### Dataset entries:

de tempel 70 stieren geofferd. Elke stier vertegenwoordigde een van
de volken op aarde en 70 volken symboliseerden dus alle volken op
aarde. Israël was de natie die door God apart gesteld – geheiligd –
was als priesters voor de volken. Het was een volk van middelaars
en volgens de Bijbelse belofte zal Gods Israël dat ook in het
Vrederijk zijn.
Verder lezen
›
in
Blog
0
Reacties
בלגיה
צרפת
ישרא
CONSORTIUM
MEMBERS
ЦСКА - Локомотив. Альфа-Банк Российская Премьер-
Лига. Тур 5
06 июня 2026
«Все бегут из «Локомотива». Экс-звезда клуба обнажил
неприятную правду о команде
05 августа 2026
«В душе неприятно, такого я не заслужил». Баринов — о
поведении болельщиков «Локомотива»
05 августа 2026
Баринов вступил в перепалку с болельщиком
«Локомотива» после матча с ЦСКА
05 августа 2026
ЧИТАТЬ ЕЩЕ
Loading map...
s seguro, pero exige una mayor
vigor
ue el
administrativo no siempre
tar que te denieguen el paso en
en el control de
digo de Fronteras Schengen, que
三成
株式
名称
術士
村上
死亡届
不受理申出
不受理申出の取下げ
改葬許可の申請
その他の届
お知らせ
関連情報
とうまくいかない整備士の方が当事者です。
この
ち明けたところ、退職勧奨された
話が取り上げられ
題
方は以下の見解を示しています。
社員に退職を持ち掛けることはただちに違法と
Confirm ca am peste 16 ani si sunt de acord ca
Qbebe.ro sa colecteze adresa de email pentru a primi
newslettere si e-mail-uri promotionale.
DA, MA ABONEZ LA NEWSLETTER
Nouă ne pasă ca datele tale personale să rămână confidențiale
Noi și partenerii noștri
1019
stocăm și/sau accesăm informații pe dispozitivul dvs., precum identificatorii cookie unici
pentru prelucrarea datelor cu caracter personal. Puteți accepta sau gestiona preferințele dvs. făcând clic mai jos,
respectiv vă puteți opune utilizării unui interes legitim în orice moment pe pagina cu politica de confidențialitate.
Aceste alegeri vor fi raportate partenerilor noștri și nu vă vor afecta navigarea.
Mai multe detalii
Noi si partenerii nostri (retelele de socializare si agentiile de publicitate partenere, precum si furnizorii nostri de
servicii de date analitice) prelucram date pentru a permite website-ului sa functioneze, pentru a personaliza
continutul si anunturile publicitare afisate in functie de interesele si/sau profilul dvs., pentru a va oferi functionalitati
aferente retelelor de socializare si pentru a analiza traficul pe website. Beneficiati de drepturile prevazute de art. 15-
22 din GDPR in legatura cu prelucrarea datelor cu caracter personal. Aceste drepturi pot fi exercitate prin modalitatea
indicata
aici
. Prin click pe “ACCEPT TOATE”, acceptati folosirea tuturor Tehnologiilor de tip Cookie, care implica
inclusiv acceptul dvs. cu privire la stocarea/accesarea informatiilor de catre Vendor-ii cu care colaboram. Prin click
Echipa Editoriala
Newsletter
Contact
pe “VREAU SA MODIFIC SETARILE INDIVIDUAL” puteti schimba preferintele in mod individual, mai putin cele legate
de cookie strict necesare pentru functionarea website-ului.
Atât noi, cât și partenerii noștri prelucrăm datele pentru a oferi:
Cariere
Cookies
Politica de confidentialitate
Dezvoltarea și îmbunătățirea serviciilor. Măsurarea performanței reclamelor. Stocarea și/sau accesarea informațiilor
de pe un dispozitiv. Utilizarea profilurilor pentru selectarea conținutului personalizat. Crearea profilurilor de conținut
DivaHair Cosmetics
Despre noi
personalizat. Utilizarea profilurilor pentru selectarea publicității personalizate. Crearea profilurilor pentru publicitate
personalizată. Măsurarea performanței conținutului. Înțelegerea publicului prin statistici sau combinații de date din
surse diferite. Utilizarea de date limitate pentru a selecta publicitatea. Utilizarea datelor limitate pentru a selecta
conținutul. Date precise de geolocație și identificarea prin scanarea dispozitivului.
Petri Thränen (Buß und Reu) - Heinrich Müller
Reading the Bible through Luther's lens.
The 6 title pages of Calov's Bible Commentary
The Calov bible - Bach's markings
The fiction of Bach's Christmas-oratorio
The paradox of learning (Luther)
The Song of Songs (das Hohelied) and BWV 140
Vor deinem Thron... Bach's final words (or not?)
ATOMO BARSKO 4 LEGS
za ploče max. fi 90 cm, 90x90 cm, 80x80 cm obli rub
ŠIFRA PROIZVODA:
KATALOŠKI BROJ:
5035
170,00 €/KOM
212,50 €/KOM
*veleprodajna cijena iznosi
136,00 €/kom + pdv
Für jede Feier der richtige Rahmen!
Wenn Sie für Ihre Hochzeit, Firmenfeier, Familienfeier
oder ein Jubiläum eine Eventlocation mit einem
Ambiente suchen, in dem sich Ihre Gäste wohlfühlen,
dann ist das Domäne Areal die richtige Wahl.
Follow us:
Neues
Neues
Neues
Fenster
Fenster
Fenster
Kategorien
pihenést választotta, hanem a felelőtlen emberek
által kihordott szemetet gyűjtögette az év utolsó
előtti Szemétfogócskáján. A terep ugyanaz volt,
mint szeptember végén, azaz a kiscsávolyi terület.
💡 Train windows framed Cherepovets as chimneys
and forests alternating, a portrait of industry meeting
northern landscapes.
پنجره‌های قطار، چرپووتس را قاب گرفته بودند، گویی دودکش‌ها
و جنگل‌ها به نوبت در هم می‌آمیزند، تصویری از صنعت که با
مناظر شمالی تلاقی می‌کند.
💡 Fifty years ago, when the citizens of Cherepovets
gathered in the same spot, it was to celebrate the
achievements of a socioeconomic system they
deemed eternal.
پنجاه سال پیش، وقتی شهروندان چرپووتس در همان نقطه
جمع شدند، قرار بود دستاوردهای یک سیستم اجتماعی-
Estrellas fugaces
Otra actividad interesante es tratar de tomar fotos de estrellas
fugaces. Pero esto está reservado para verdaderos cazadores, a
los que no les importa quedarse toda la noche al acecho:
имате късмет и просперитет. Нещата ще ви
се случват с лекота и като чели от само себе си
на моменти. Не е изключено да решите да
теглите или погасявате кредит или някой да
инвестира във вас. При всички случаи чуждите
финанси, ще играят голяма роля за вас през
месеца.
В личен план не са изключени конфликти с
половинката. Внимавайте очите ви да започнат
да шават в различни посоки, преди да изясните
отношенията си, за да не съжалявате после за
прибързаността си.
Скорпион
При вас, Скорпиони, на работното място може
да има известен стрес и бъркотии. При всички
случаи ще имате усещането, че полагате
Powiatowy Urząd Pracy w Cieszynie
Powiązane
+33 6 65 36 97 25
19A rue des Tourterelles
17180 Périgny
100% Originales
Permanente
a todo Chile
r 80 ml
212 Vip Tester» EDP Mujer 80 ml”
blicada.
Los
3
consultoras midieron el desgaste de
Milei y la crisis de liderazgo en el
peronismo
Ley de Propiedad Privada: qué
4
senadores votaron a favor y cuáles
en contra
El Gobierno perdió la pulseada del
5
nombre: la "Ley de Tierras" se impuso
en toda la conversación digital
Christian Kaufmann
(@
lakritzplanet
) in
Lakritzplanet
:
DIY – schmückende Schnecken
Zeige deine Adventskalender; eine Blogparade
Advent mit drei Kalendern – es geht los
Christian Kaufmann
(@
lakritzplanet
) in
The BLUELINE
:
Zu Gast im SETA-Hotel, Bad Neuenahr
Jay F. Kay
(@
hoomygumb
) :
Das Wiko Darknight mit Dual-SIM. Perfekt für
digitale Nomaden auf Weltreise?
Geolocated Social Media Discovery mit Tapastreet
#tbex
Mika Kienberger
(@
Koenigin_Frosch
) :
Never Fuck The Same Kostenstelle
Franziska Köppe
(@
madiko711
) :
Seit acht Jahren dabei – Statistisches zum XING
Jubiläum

### Your goal:
Print all of the items above, reproducing every line without any changes.

### Output of the exercise:
de tempel 70 stieren geofferd. Elke stier vertegenwoordigde een van
de volken op aarde en 70 volken symboliseerden dus alle volken op
aarde. Israël was de natie die door God apart gesteld – geheiligd –
was als priesters voor de volken. Het was een volk van middelaars
en volgens de Bijbelse belofte zal Gods Israël dat ook in het
Vrederijk zijn.
Verder lezen
›
in
Blog
0
Reacties
בלגיה
צרפת
ישרא
CONSORTIUM
MEMBERS
ЦСКА - Локомотив. Альфа-Банк Российская Премьер-
Лига. Тур 5
06 июня 2026
«Все бегут из «Локомотива». Экс-звезда клуба обнажил
неприятную правду о команде
05 августа 2026
«В душе неприятно, такого я не заслужил». Баринов — о
поведении болельщиков «Локомотива»
05 августа 2026
Баринов вступил в перепалку с болельщиком
«Локомотива» после матча с ЦСКА
05 августа 2026
ЧИТАТЬ ЕЩЕ
Loading map...
s seguro, pero exige una mayor
vigor
ue el
administrativo no siempre
tar que te denieguen el paso en
en el control de
digo de Fronteras Schengen, que
三成
株式
名称
術士
村上
死亡届
不受理申出
不受理申出の取下げ
改葬許可の申請
その他の届
お知らせ
関連情報
とうまくいかない整備士の方が当事者です。
この
ち明けたところ、退職勧奨された
話が取り上げられ
題
方は以下の見解を示しています。
社員に退職を持ち掛けることはただちに違法と
Confirm ca am peste 16 ani si sunt de acord ca
Qbebe.ro sa colecteze adresa de email pentru a primi
newslettere si e-mail-uri promotionale.
DA, MA ABONEZ LA NEWSLETTER
Nouă ne pasă ca datele tale personale să rămână confidențiale
Noi și partenerii noștri
1019
stocăm și/sau accesăm informații pe dispozitivul dvs., precum identificatorii cookie unici
pentru prelucrarea datelor cu caracter personal. Puteți accepta sau gestiona preferințele dvs. făcând clic mai jos,
respectiv vă puteți opune utilizării unui interes legitim în orice moment pe pagina cu politica de confidențialitate.
Aceste alegeri vor fi raportate partenerilor noștri și nu vă vor afecta navigarea.
Mai multe detalii
Noi si partenerii nostri (retelele de socializare si agentiile de publicitate partenere, precum si furnizorii nostri de
servicii de date analitice) prelucram date pentru a permite website-ului sa functioneze, pentru a personaliza
continutul si anunturile publicitare afisate in functie de interesele si/sau profilul dvs., pentru a va oferi functionalitati
aferente retelelor de socializare si pentru a analiza traficul pe website. Beneficiati de drepturile prevazute de art. 15-
22 din GDPR in legatura cu prelucrarea datelor cu caracter personal. Aceste drepturi pot fi exercitate prin modalitatea
indicata
aici
. Prin click pe “ACCEPT TOATE”, acceptati folosirea tuturor Tehnologiilor de tip Cookie, care implica
inclusiv acceptul dvs. cu privire la stocarea/accesarea informatiilor de catre Vendor-ii cu care colaboram. Prin click
Echipa Editoriala
Newsletter
Contact
pe “VREAU SA MODIFIC SETARILE INDIVIDUAL” puteti schimba preferintele in mod individual, mai putin cele legate
de cookie strict necesare pentru functionarea website-ului.
Atât noi, cât și partenerii noștri prelucrăm datele pentru a oferi:
Cariere
Cookies
Politica de confidentialitate
Dezvoltarea și îmbunătățirea serviciilor. Măsurarea performanței reclamelor. Stocarea și/sau accesarea informațiilor
de pe un dispozitiv. Utilizarea profilurilor pentru selectarea conținutului personalizat. Crearea profilurilor de conținut
DivaHair Cosmetics
Despre noi
personalizat. Utilizarea profilurilor pentru selectarea publicității personalizate. Crearea profilurilor pentru publicitate
personalizată. Măsurarea performanței conținutului. Înțelegerea publicului prin statistici sau combinații de date din
surse diferite. Utilizarea de date limitate pentru a selecta publicitatea. Utilizarea datelor limitate pentru a selecta
conținutul. Date precise de geolocație și identificarea prin scanarea dispozitivului.
Petri Thränen (Buß und Reu) - Heinrich Müller
Reading the Bible through Luther's lens.
The 6 title pages of Calov's Bible Commentary
The Calov bible - Bach's markings
The fiction of Bach's Christmas-oratorio
The paradox of learning (Luther)
The Song of Songs (das Hohelied) and BWV 140
Vor deinem Thron... Bach's final words (or not?)
ATOMO BARSKO 4 LEGS
za ploče max. fi 90 cm, 90x90 cm, 80x80 cm obli rub
ŠIFRA PROIZVODA:
KATALOŠKI BROJ:
5035
170,00 €/KOM
212,50 €/KOM
*veleprodajna cijena iznosi
136,00 €/kom + pdv
Für jede Feier der richtige Rahmen!
Wenn Sie für Ihre Hochzeit, Firmenfeier, Familienfeier
oder ein Jubiläum eine Eventlocation mit einem
Ambiente suchen, in dem sich Ihre Gäste wohlfühlen,
dann ist das Domäne Areal die richtige Wahl.
Follow us:
Neues
Neues
Neues
Fenster
Fenster
Fenster
Kategorien
pihenést választotta, hanem a felelőtlen emberek
által kihordott szemetet gyűjtögette az év utolsó
előtti Szemétfogócskáján. A terep ugyanaz volt,
mint szeptember végén, azaz a kiscsávolyi terület.
💡 Train windows framed Cherepovets as chimneys
and forests alternating, a portrait of industry meeting
northern landscapes.
پنجره‌های قطار، چرپووتس را قاب گرفته بودند، گویی دودکش‌ها
و جنگل‌ها به نوبت در هم می‌آمیزند، تصویری از صنعت که با
مناظر شمالی تلاقی می‌کند.
💡 Fifty years ago, when the citizens of Cherepovets
gathered in the same spot, it was to celebrate the
achievements of a socioeconomic system they
deemed eternal.
پنجاه سال پیش، وقتی شهروندان چرپووتس در همان نقطه
جمع شدند، قرار بود دستاوردهای یک سیستم اجتماعی-
Estrellas fugaces
Otra actividad interesante es tratar de tomar fotos de estrellas
fugaces. Pero esto está reservado para verdaderos cazadores, a
los que no les importa quedarse toda la noche al acecho:
имате късмет и просперитет. Нещата ще ви
се случват с лекота и като чели от само себе си
на моменти. Не е изключено да решите да
теглите или погасявате кредит или някой да
инвестира във вас. При всички случаи чуждите
финанси, ще играят голяма роля за вас през
месеца.
В личен план не са изключени конфликти с
половинката. Внимавайте очите ви да започнат
да шават в различни посоки, преди да изясните
отношенията си, за да не съжалявате после за
прибързаността си.
Скорпион
При вас, Скорпиони, на работното място може
да има известен стрес и бъркотии. При всички
случаи ще имате усещането, че полагате
Powiatowy Urząd Pracy w Cieszynie
Powiązane
+33 6 65 36 97 25
19A rue des Tourterelles
17180 Périgny
100% Originales
Permanente
a todo Chile
r 80 ml
212 Vip Tester» EDP Mujer 80 ml”
blicada.
Los
3
consultoras midieron el desgaste de
Milei y la crisis de liderazgo en el
peronismo
Ley de Propiedad Privada: qué
4
senadores votaron a favor y cuáles
en contra
El Gobierno perdió la pulseada del
5
nombre: la "Ley de Tierras" se impuso
en toda la conversación digital
Christian Kaufmann
(@
lakritzplanet
) in
Lakritzplanet
:
DIY – schmückende Schnecken
Zeige deine Adventskalender; eine Blogparade
Advent mit drei Kalendern – es geht los
Christian Kaufmann
(@
lakritzplanet
) in
The BLUELINE
:
Zu Gast im SETA-Hotel, Bad Neuenahr
Jay F. Kay
(@
hoomygumb
) :
Das Wiko Darknight mit Dual-SIM. Perfekt für
digitale Nomaden auf Weltreise?
Geolocated Social Media Discovery mit Tapastreet
#tbex
Mika Kienberger
(@
Koenigin_Frosch
) :
Never Fuck The Same Kostenstelle
Franziska Köppe
(@
madiko711
) :
Seit acht Jahren dabei – Statistisches zum XING
Jubiläum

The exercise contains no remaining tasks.